If it's really XP Antivirus 2008 that you've got on your computer, ie, it changes the desktop wallpaper and adds policies so you can't change it back. You just need to (http://www.download.com/Malwarebytes-Anti-Malware/3000-8022_4-10804572.html) download malwarebytes and have it do a quick scan (yes, it's free). Then when it finds stuff let it fix all the stuff it finds and you're done. It's like a 20 minute fix.

Steelman on 16/9/2008 at 21:51

Thanks for the advice.

Great news (well for me anyway). Malwarebytes seems to have done the trick. That friend of a friend thing didn't happen (some people are full of shit). I have Kaspersky looking after things now so this doesn't happen again. So thanks for all the help.

The thing is, whenever I run Malwarebytes it still finds this:

Registry Keys Infected:
HKEY_CLASSES_ROOT\CLSID\{9346a6bb-1ed0-4174-afb4-13cd4ec0aa40} (Trojan.Agent)

A search reveals that it is something called a Browser Helper Object (BHO), the description of which doesn't sound like the sort of thing that it would be a good idea to have on your machine. Any ideas on how to get rid of it? Malwarebytes tells me that it will remove it on reboot, but when it scans immediately on restarting it always finds it again.

Any help appreciated.

Omega on 19/9/2008 at 21:43

You could do a scan with (http://www.bleepingcomputer.com/combofix/how-to-use-combofix) ComboFix then when that's finished, try another Malwarebytes scan and then when it still finds the issue, try a scan with (http://www.freedrweb.com/cureit/) CureIt.

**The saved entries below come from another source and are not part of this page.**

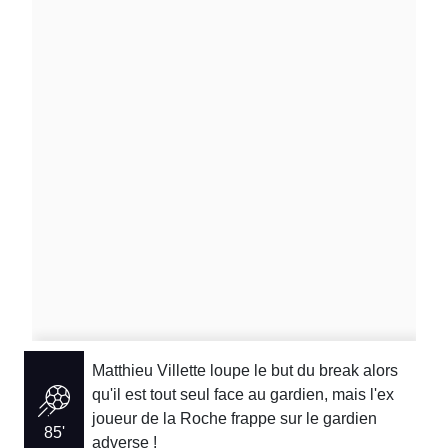
Matthieu Villette loupe le but du break alors
qu'il est tout seul face au gardien, mais l'ex
joueur de la Roche frappe sur le gardien
85'
adverse !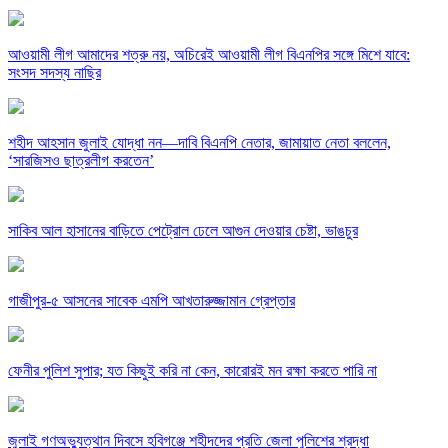
আওয়ামী লীগ আমাদের শত্রু নয়, অচিরেই আওয়ামী লীগ বিএনপির সঙ্গে মিশে যাবে:
সংসদ সদস্য নাছির
শহীদ আহসান জুলাই যোদ্ধা নন—দাবি বিএনপি নেতার, জামায়াত নেতা বললেন,
‘সারজিসও ছাত্রলীগ করতেন’
সাকিব আল হাসানের বাড়িতে পেট্রোল ঢেলে আগুন দেওয়ার চেষ্টা, ভাঙচুর
গাজীপুর-৫ আসনের সাবেক এমপি আখতারুজ্জামান গ্রেপ্তার
ফেনীর পুলিশ সুপার; যত কিছুই করি না কেন, কারোরই মন রক্ষা করতে পারি না
জুলাই গণঅভ্যুত্থান দিবসে হবিগঞ্জে শহীদদের প্রতি জেলা পুলিশের শ্রদ্ধা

belboz on 26/9/2008 at 16:52

it writes itself to two places in the registry the virus checker programs remove one of the places they dont remover the other place because the other place is a random generated key name, although if you do a regedit its the first item in the list where the key the virus checker removes, the random generated key contains links to four programs that the virus has written into your system, which basically reinstall the virus after you've run the virus checker and removed the other key, and then rewrites the other key to your registry. does exactly the same if you reboot. It also deletes all your system restore files so you cant restore your computer to an ealier date when it wasn't in your computer. Its just a money sink to steal your credit card number if you are stupid enough to buy the software its offering, I know some people who did that, and they had to cancel their credit cards.

All the people I know who've had this virus have had to re-install there operating system.